- Exercise directions -
Pull each line holding "down" out of the entries below.

- Available data -
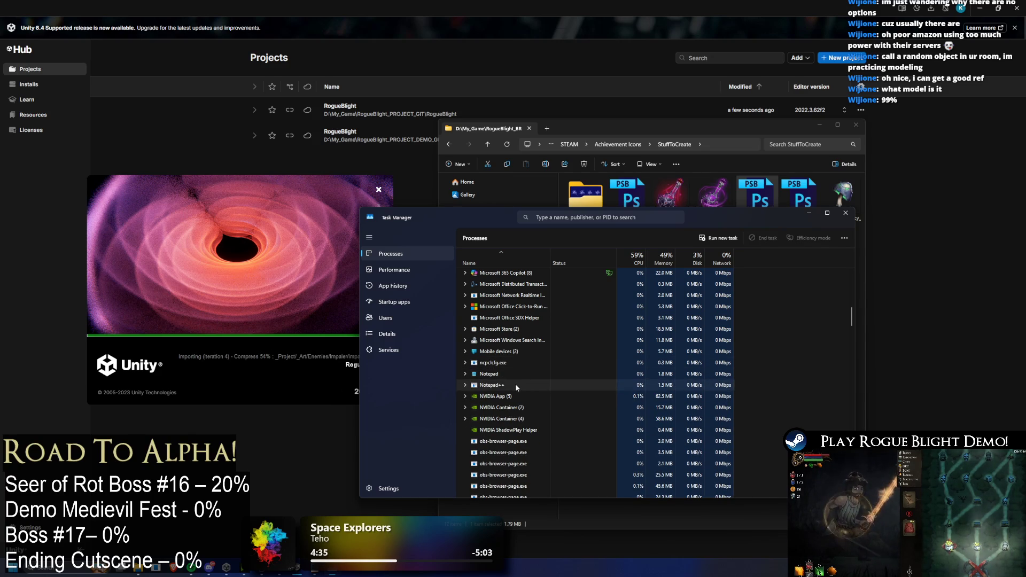
click(515, 383)
key(Delete)
- End the Spooler SubSystem App and Slack processes
scroll(550, 376, down, 1)
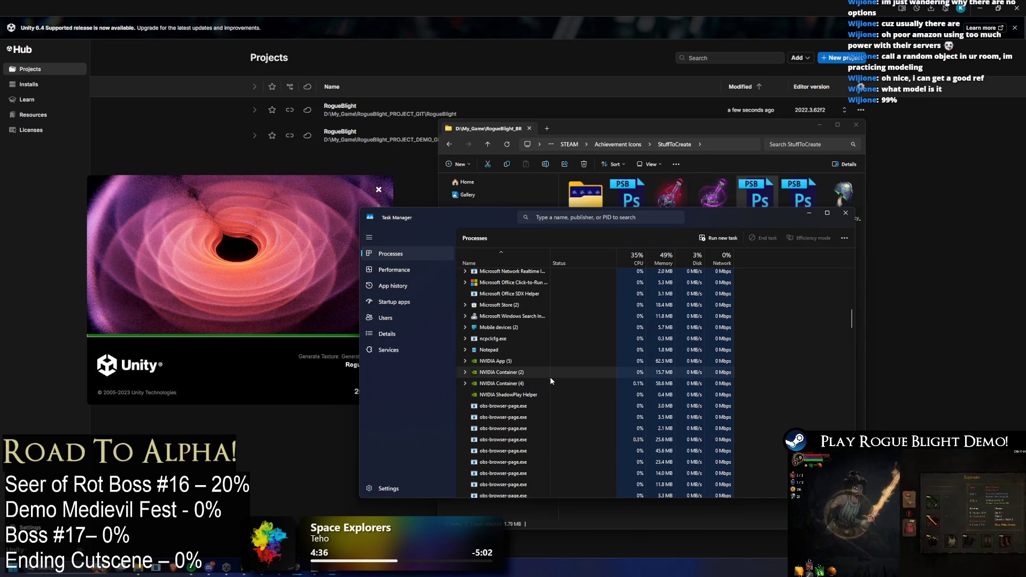
scroll(555, 375, down, 4)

- Output for this task -
scroll(550, 376, down, 1)
scroll(555, 375, down, 4)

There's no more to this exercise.